▶ [PROVIDED INFORMATION]
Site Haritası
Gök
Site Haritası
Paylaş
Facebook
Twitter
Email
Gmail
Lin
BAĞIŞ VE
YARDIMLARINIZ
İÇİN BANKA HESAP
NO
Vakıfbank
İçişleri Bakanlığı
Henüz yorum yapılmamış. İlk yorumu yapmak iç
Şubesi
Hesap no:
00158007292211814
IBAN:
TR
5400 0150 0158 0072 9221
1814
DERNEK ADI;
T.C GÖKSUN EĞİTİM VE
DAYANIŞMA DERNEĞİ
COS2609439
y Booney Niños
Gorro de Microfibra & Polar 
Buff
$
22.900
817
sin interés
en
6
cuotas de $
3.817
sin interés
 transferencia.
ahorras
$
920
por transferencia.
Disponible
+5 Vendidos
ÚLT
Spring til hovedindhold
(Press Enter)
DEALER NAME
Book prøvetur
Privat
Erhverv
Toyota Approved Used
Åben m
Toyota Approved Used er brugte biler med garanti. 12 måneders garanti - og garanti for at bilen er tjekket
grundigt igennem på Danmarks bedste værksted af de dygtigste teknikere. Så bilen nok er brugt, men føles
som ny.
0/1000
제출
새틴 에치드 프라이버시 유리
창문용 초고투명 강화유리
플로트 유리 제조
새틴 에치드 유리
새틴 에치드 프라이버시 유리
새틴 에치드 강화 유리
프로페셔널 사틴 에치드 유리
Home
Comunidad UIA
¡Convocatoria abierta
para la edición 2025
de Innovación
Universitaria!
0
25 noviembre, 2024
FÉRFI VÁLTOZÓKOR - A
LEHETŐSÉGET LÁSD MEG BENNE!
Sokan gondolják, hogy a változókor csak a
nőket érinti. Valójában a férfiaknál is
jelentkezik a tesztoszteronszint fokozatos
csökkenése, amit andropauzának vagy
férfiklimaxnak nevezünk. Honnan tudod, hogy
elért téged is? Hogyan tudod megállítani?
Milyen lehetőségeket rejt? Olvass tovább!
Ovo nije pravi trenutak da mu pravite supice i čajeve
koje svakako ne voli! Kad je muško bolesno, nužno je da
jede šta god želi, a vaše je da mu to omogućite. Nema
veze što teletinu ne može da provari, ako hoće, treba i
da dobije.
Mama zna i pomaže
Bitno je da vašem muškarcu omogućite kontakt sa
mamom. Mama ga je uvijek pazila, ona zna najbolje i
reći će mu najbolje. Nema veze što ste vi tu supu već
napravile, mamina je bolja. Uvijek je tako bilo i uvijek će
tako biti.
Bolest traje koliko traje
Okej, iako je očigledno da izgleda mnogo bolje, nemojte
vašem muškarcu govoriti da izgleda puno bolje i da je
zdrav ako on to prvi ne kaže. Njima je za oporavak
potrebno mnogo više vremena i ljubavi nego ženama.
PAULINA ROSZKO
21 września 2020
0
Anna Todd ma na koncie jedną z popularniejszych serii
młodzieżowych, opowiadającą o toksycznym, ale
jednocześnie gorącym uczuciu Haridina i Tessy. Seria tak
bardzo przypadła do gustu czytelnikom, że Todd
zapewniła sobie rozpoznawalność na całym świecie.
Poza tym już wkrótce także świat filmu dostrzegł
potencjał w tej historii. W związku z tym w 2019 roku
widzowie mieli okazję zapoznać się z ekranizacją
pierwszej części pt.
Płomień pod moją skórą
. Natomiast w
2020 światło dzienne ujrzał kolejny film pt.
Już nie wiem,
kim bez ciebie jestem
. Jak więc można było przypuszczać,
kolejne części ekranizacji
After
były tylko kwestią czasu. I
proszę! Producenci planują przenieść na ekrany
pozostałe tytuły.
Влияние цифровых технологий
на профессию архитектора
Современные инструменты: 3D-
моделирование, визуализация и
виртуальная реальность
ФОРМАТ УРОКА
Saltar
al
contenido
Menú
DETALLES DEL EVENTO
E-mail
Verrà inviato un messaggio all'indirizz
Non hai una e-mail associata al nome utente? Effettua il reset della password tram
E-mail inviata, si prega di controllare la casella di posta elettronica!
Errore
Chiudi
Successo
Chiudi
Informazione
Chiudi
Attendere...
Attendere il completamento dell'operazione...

▶ [DIRECTIONS] The answer is the lines above between the line holding "nőket érinti. Valójában a férfiaknál is" and the line holding "koje svakako ne", inclusive, each written out exactly, and no others.

▶ [RESPONSE BELOW]
nőket érinti. Valójában a férfiaknál is
jelentkezik a tesztoszteronszint fokozatos
csökkenése, amit andropauzának vagy
férfiklimaxnak nevezünk. Honnan tudod, hogy
elért téged is? Hogyan tudod megállítani?
Milyen lehetőségeket rejt? Olvass tovább!
Ovo nije pravi trenutak da mu pravite supice i čajeve
koje svakako ne voli! Kad je muško bolesno, nužno je da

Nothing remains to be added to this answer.